Ma questo vale per qualunque situazione, anche non in stato di emergenza. Molto prima della questione dei diritti, e dunque della equità, c’è una questione di fatti: chi decide, chi comanda, chi apre e chi chiude la porta di tutte le attività, chi ha in mano le chiavi? Non è detto che sia il governo o che sia la politica. Basti pensare agli sbarramenti che Obama ha incontrato sul suo percorso di presidente “socialista”. Forte come è forte un presidente degli Stati Uniti, Obama ha accettato abbastanza presto di venire a patti e di ridurre i suoi progetti su assistenza medica e lavoro perché la sua politica non avrebbe avuto la forza di tener testa a una pressione generata dall’esterno della politica.

Nella matrioska americana, non è Obama il più grande che contiene e condiziona tutti gli altri. E questa è una storia nuova che dovrà essere approfondita e compresa. Discutere adesso di nuovo lavoro americano con Obama non avrebbe alcun senso. Il valoroso presidente degli Stati Uniti sta combattendo per mantenere in gioco pezzi di organizzazione sociale che rischiano di scomparire.

Il modello di impresa e il modello di management non possono essere separati dalle lunghe e dettagliate discussioni sul lavoro. Ma neppure da una immagine o visione del dove stiamo andando tutti, quale vita, quale società, quale Storia. Il cambiamento di management (questione che, stranamente, non si analizza e non si discute mai, mentre si compiono ancora e ancora nuove autopsie su ciò che resta del lavoro operaio) non è un cambiamento del capitalismo che a sua volta porta cambiamento nei vari settori del mercato, tra cui la politica del lavoro e la politica sindacale.

Prendete le public companies americane, celebrate perché non c’è un padrone ma un azionariato diffuso e tanti manager competenti e in competizione per il meglio. A un certo punto, in mancanza di una visione umana o morale o politica o anche solo imprenditoriale, cominciano a crearsi nuovi tipi di competizioni tra manager: vince chi licenzia un numero più alto di dipendenti perché tali licenziamenti sono dimostrazioni di capacità di leadership, di energia dirigenziale. Il fatto è che licenziare guadagna punti in Borsa e bonus rilevanti per i manager che hanno portato quel tipo di arricchimento al Gruppo.

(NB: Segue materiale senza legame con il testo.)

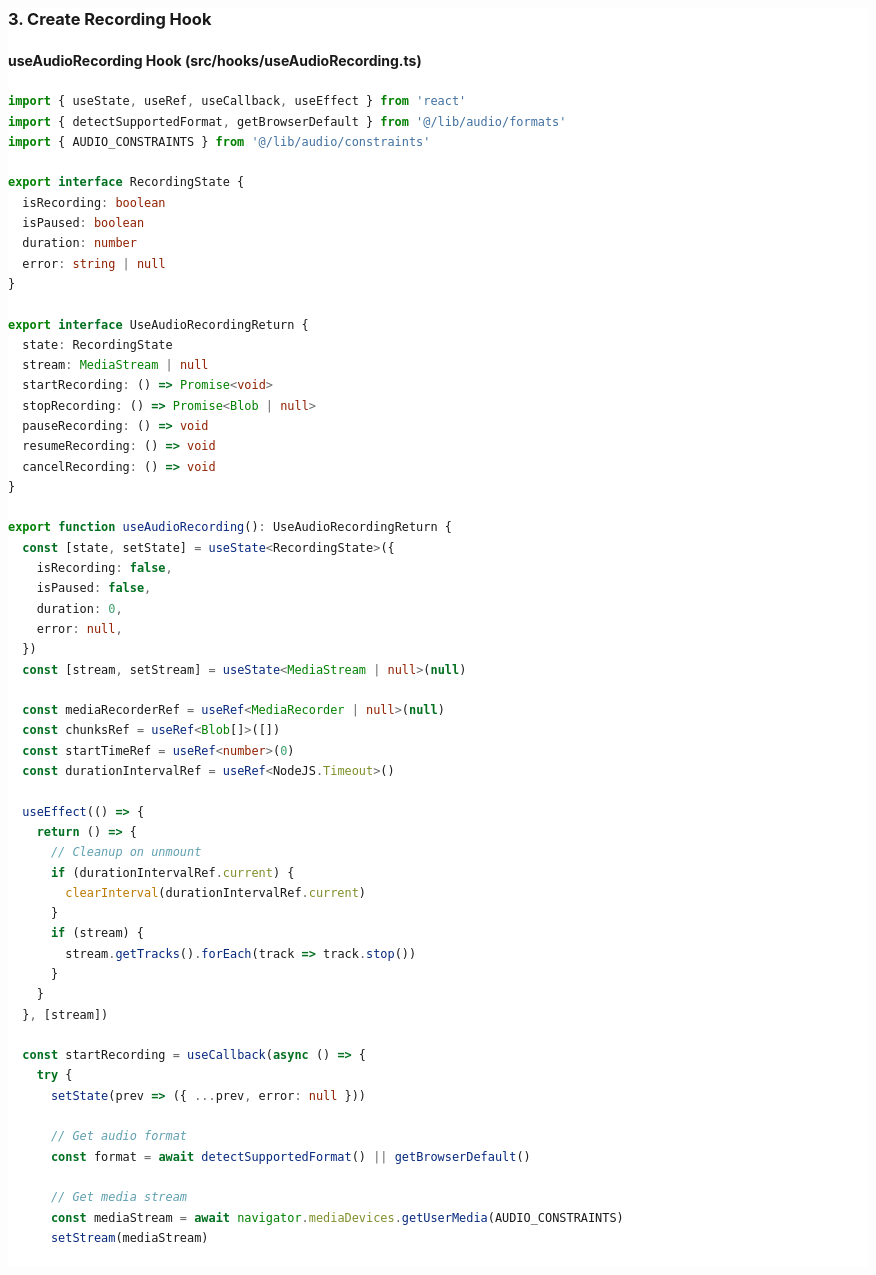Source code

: ### 3. Create Recording Hook

#### useAudioRecording Hook (src/hooks/useAudioRecording.ts)
```typescript
import { useState, useRef, useCallback, useEffect } from 'react'
import { detectSupportedFormat, getBrowserDefault } from '@/lib/audio/formats'
import { AUDIO_CONSTRAINTS } from '@/lib/audio/constraints'

export interface RecordingState {
  isRecording: boolean
  isPaused: boolean
  duration: number
  error: string | null
}

export interface UseAudioRecordingReturn {
  state: RecordingState
  stream: MediaStream | null
  startRecording: () => Promise<void>
  stopRecording: () => Promise<Blob | null>
  pauseRecording: () => void
  resumeRecording: () => void
  cancelRecording: () => void
}

export function useAudioRecording(): UseAudioRecordingReturn {
  const [state, setState] = useState<RecordingState>({
    isRecording: false,
    isPaused: false,
    duration: 0,
    error: null,
  })
  const [stream, setStream] = useState<MediaStream | null>(null)
  
  const mediaRecorderRef = useRef<MediaRecorder | null>(null)
  const chunksRef = useRef<Blob[]>([])
  const startTimeRef = useRef<number>(0)
  const durationIntervalRef = useRef<NodeJS.Timeout>()

  useEffect(() => {
    return () => {
      // Cleanup on unmount
      if (durationIntervalRef.current) {
        clearInterval(durationIntervalRef.current)
      }
      if (stream) {
        stream.getTracks().forEach(track => track.stop())
      }
    }
  }, [stream])

  const startRecording = useCallback(async () => {
    try {
      setState(prev => ({ ...prev, error: null }))
      
      // Get audio format
      const format = await detectSupportedFormat() || getBrowserDefault()
      
      // Get media stream
      const mediaStream = await navigator.mediaDevices.getUserMedia(AUDIO_CONSTRAINTS)
      setStream(mediaStream)
      
```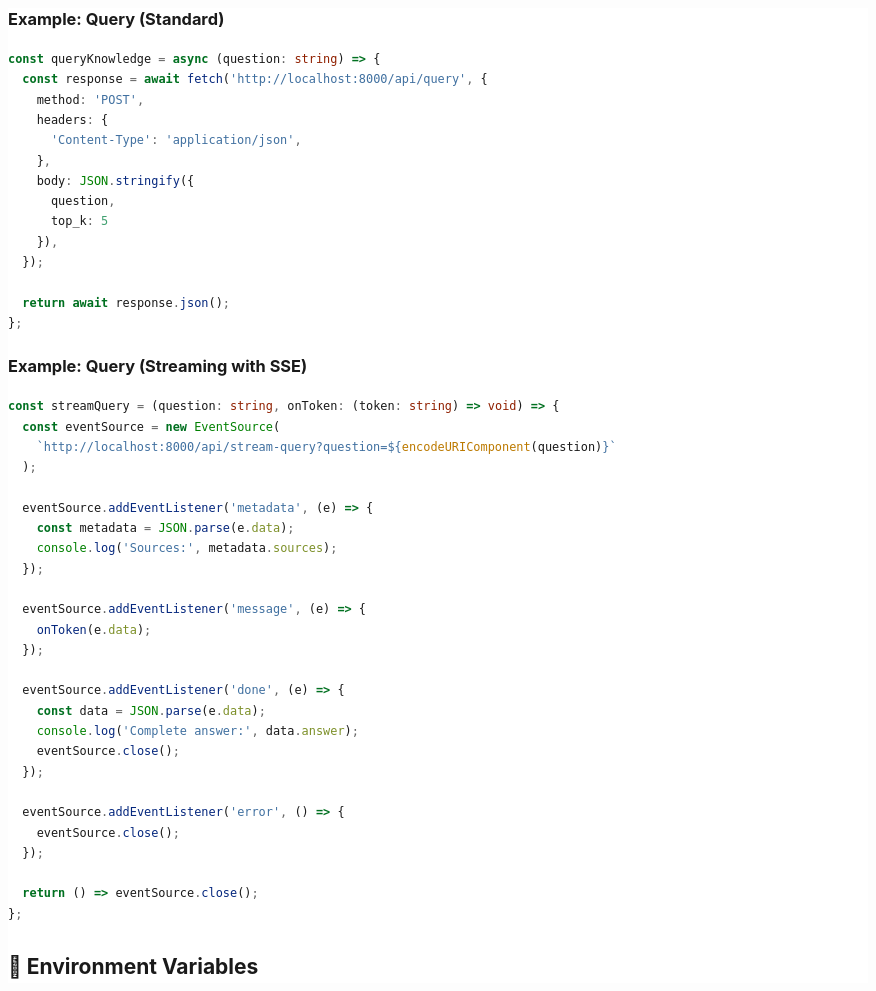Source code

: ### Example: Query (Standard)

```typescript
const queryKnowledge = async (question: string) => {
  const response = await fetch('http://localhost:8000/api/query', {
    method: 'POST',
    headers: {
      'Content-Type': 'application/json',
    },
    body: JSON.stringify({
      question,
      top_k: 5
    }),
  });
  
  return await response.json();
};
```

### Example: Query (Streaming with SSE)

```typescript
const streamQuery = (question: string, onToken: (token: string) => void) => {
  const eventSource = new EventSource(
    `http://localhost:8000/api/stream-query?question=${encodeURIComponent(question)}`
  );
  
  eventSource.addEventListener('metadata', (e) => {
    const metadata = JSON.parse(e.data);
    console.log('Sources:', metadata.sources);
  });
  
  eventSource.addEventListener('message', (e) => {
    onToken(e.data);
  });
  
  eventSource.addEventListener('done', (e) => {
    const data = JSON.parse(e.data);
    console.log('Complete answer:', data.answer);
    eventSource.close();
  });
  
  eventSource.addEventListener('error', () => {
    eventSource.close();
  });
  
  return () => eventSource.close();
};
```

## 🔧 Environment Variables
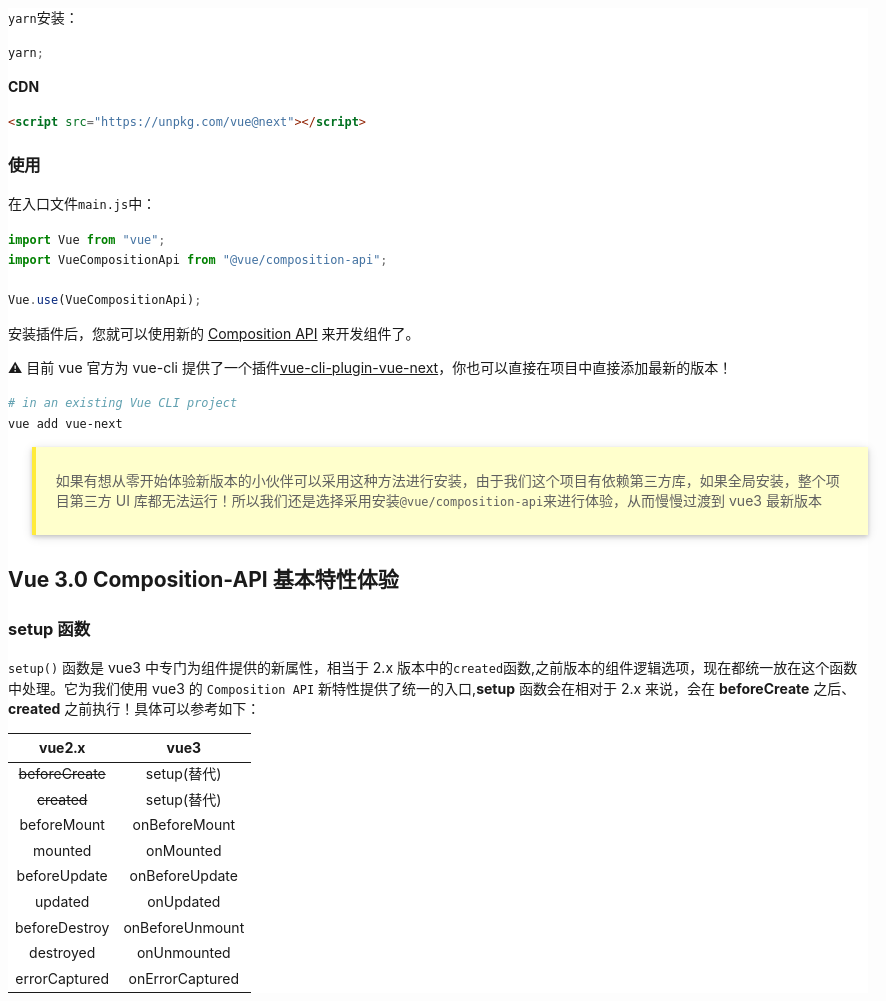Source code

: `yarn`安装：

```javascript
yarn;
```

**CDN**

```html
<script src="https://unpkg.com/vue@next"></script>
```

### 使用

在入口文件`main.js`中：

```javascript
import Vue from "vue";
import VueCompositionApi from "@vue/composition-api";

Vue.use(VueCompositionApi);
```

安装插件后，您就可以使用新的 [Composition API](https://vue-composition-api-rfc.netlify.com/) 来开发组件了。

⚠️ 目前 vue 官方为 vue-cli 提供了一个插件[vue-cli-plugin-vue-next](https://github.com/vuejs/vue-cli-plugin-vue-next)，你也可以直接在项目中直接添加最新的版本！

```bash
# in an existing Vue CLI project
vue add vue-next
```

<blockquote style='background-color: #ffffcc;border-left: 4px solid #ffeb3b;padding:10px 20px 10px 20px;box-shadow: 0 2px 4px 0 rgba(0,0,0,0.16),0 2px 10px 0 rgba(0,0,0,0.12)!important;'>

如果有想从零开始体验新版本的小伙伴可以采用这种方法进行安装，由于我们这个项目有依赖第三方库，如果全局安装，整个项目第三方 UI 库都无法运行！所以我们还是选择采用安装`@vue/composition-api`来进行体验，从而慢慢过渡到 vue3 最新版本

</blockquote>

## Vue 3.0 Composition-API 基本特性体验

### setup 函数

`setup()` 函数是 vue3 中专门为组件提供的新属性，相当于 2.x 版本中的`created`函数,之前版本的组件逻辑选项，现在都统一放在这个函数中处理。它为我们使用 vue3 的 `Composition API` 新特性提供了统一的入口,**setup** 函数会在相对于 2.x 来说，会在 **beforeCreate** 之后、**created** 之前执行！具体可以参考如下：

|      vue2.x      |      vue3       |
| :--------------: | :-------------: |
| ~~beforeCreate~~ |   setup(替代)   |
|   ~~created~~    |   setup(替代)   |
|   beforeMount    |  onBeforeMount  |
|     mounted      |    onMounted    |
|   beforeUpdate   | onBeforeUpdate  |
|     updated      |    onUpdated    |
|  beforeDestroy   | onBeforeUnmount |
|    destroyed     |   onUnmounted   |
|  errorCaptured   | onErrorCaptured |
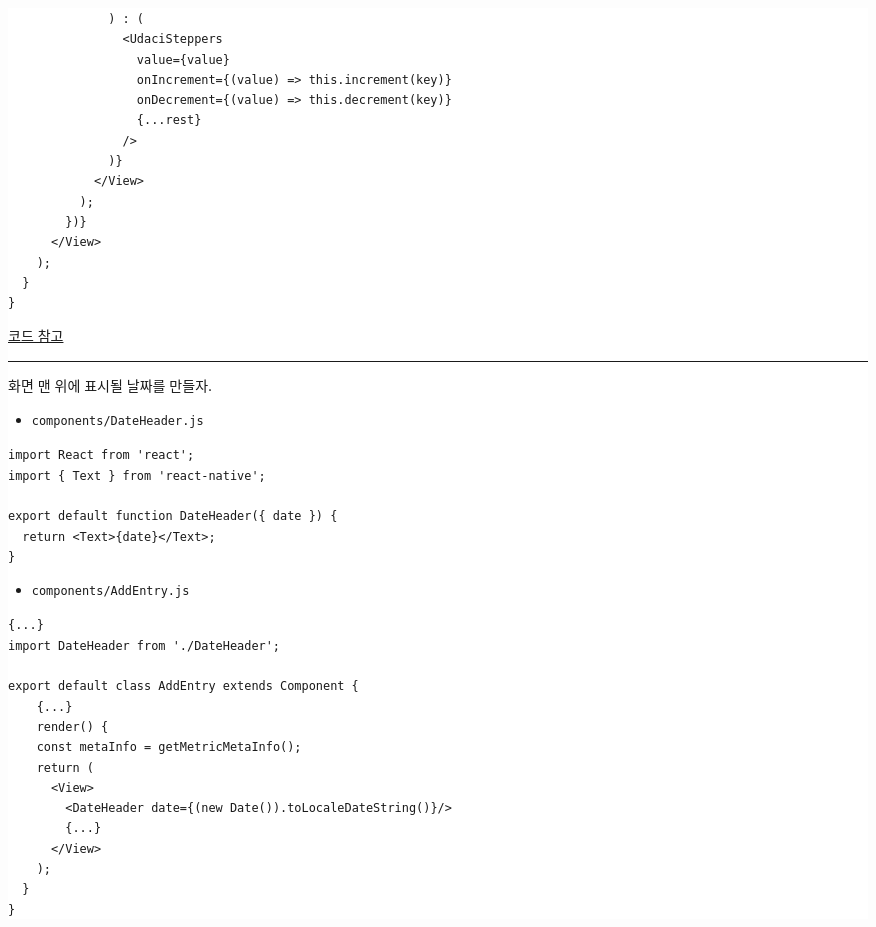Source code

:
 ```react
              ) : (
                <UdaciSteppers
                  value={value}
                  onIncrement={(value) => this.increment(key)}
                  onDecrement={(value) => this.decrement(key)}
                  {...rest}
                />
              )}
            </View>
          );
        })}
      </View>
    );
  }
}
```

[코드 참고](https://github.com/udacity/reactnd-UdaciFitness-complete/commit/3aa3f69d21b8a96b4b9d99f67b655772a479095f)

---

화면 맨 위에 표시될 날짜를 만들자.

- `components/DateHeader.js`

```react
import React from 'react';
import { Text } from 'react-native';

export default function DateHeader({ date }) {
  return <Text>{date}</Text>;
}
```

- `components/AddEntry.js`

```react
{...}
import DateHeader from './DateHeader';

export default class AddEntry extends Component {
	{...}
    render() {
    const metaInfo = getMetricMetaInfo();
    return (
      <View>
        <DateHeader date={(new Date()).toLocaleDateString()}/>
        {...}
	  </View>
    );
  }
}
```
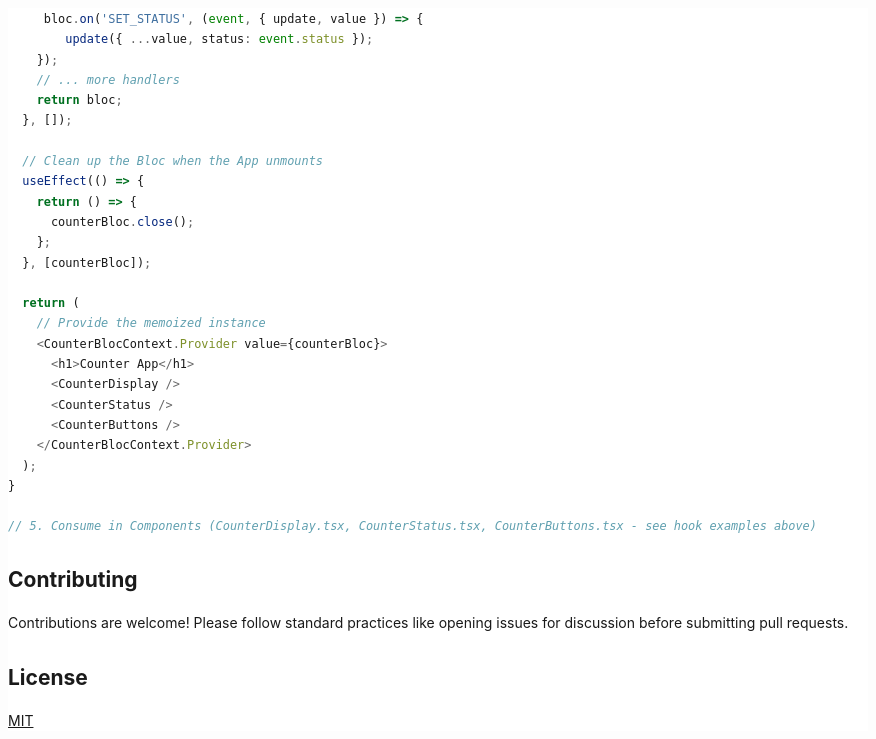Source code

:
 ```typescript
     bloc.on('SET_STATUS', (event, { update, value }) => {
        update({ ...value, status: event.status });
    });
    // ... more handlers
    return bloc;
  }, []);

  // Clean up the Bloc when the App unmounts
  useEffect(() => {
    return () => {
      counterBloc.close();
    };
  }, [counterBloc]);

  return (
    // Provide the memoized instance
    <CounterBlocContext.Provider value={counterBloc}>
      <h1>Counter App</h1>
      <CounterDisplay />
      <CounterStatus />
      <CounterButtons />
    </CounterBlocContext.Provider>
  );
}

// 5. Consume in Components (CounterDisplay.tsx, CounterStatus.tsx, CounterButtons.tsx - see hook examples above)

```

## Contributing

Contributions are welcome! Please follow standard practices like opening issues for discussion before submitting pull requests.

## License

[MIT](../LICENSE)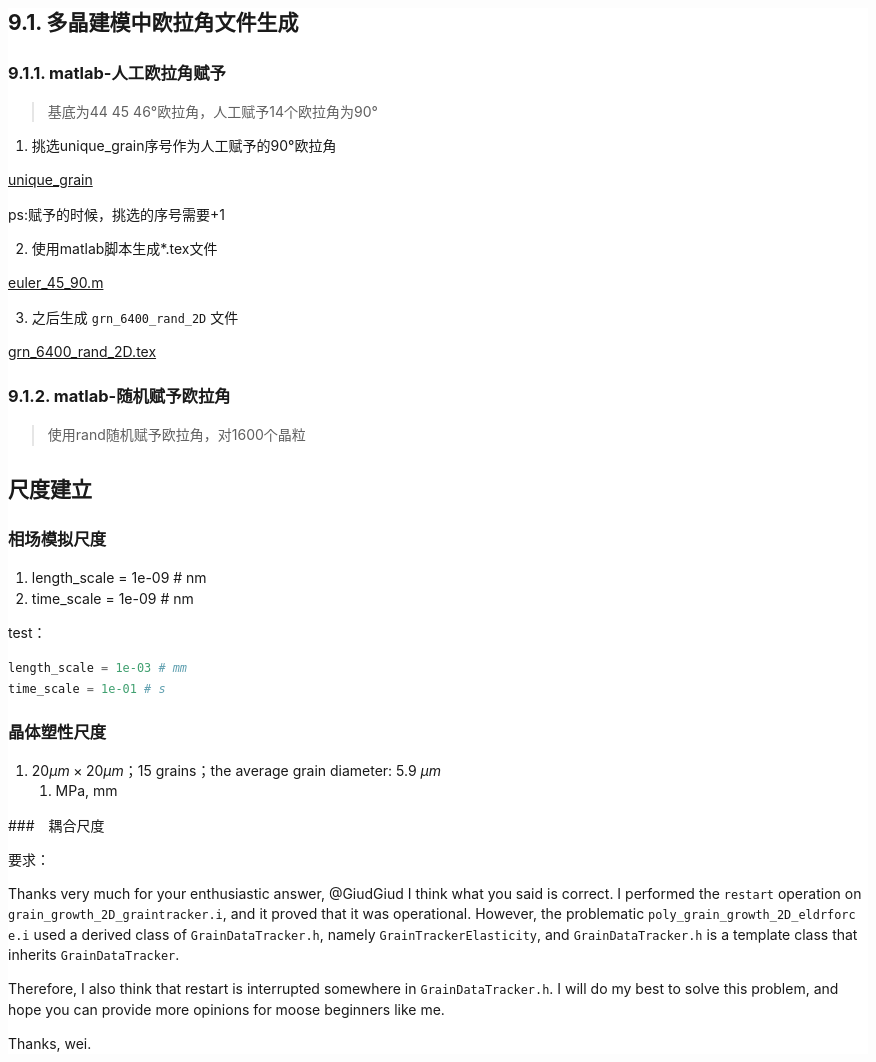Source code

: ## 9.1. 多晶建模中欧拉角文件生成

### 9.1.1. matlab-人工欧拉角赋予

> 基底为44 45 46°欧拉角，人工赋予14个欧拉角为90°

1. 挑选unique_grain序号作为人工赋予的90°欧拉角

[unique_grain](./Matlab/Input/unique_grain.xlsx)

ps:赋予的时候，挑选的序号需要+1

2. 使用matlab脚本生成*.tex文件

[euler_45_90.m](./Matlab/script/euler_45_90.m)

3. 之后生成 `grn_6400_rand_2D` 文件

[grn_6400_rand_2D.tex](./Matlab/Output/grn_6400_rand_2D.tex)
 

### 9.1.2. matlab-随机赋予欧拉角

> 使用rand随机赋予欧拉角，对1600个晶粒


## 尺度建立

### 相场模拟尺度

1. length_scale = 1e-09 # nm
2. time_scale = 1e-09 # nm

test：
```powershell
length_scale = 1e-03 # mm
time_scale = 1e-01 # s
```
### 晶体塑性尺度

1. $20 \mu m\times 20 \mu m$；15 grains；the average grain diameter: 5.9 $\mu m$
   1. MPa, mm

###　耦合尺度

要求：



Thanks very much for your enthusiastic answer, @GiudGiud 
I think what you said is correct. I performed the `restart` operation on `grain_growth_2D_graintracker.i`, and it proved that it was operational. However, the problematic `poly_grain_growth_2D_eldrforce.i` used a derived class of `GrainDataTracker.h`, namely `GrainTrackerElasticity`, and `GrainDataTracker.h` is a template class that inherits `GrainDataTracker`.

Therefore, I also think that restart is interrupted somewhere in `GrainDataTracker.h`.
I will do my best to solve this problem, and hope you can provide more opinions for moose beginners like me.

Thanks,
wei.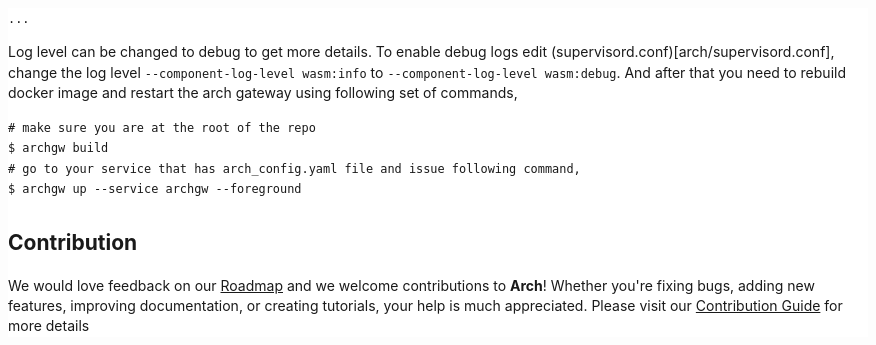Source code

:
 ```
...
```

Log level can be changed to debug to get more details. To enable debug logs edit (supervisord.conf)[arch/supervisord.conf], change the log level `--component-log-level wasm:info` to `--component-log-level wasm:debug`. And after that you need to rebuild docker image and restart the arch gateway using following set of commands,

```
# make sure you are at the root of the repo
$ archgw build
# go to your service that has arch_config.yaml file and issue following command,
$ archgw up --service archgw --foreground
```

## Contribution
We would love feedback on our [Roadmap](https://github.com/orgs/katanemo/projects/1) and we welcome contributions to **Arch**!
Whether you're fixing bugs, adding new features, improving documentation, or creating tutorials, your help is much appreciated.
Please visit our [Contribution Guide](CONTRIBUTING.md) for more details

Tutto ciò ha molto a che fare con alcune persone dell’impresa, ma niente con il lavoro (di cui pure si continuerà a discutere come se tutto fosse stato generato dal comportamento dei dipendenti). Decidere che “adesso ci sediamo a un tavolo e discutiamo su come cambia il lavoro e sui nuovi modelli che vogliamo” toglie senso e valore alla vita e all’opera di Adriano Olivetti. Infatti Olivetti, padrone e manager, aveva notato subito che, se non si cambia l’impresa (e, intorno all’impresa, il mondo culturale e politico nel quale l’impresa esiste) non si cambia il lavoro. Olivetti ha visto subito che il lavoro è l’impresa nel suo insieme, ma è anche la società nel suo insieme, è ciò che forma la comunità, e che fa camminare la Storia.

Il lavoro non è un reggimento di sussistenza agganciato in coda, dopo gli azionisti e il management, al seguito di qualcosa già perfetto in sé (il danaro). Ecco dunque una lezione che non dovrebbe essere perduta. Non dite: cambiamo il lavoro. Non si può cambiare il lavoro senza cambiare tutto. O il contrario. Niente resta uguale se si tocca il lavoro. Salta, o si forma, una visione della vita e della ragione umana e politica di stare insieme.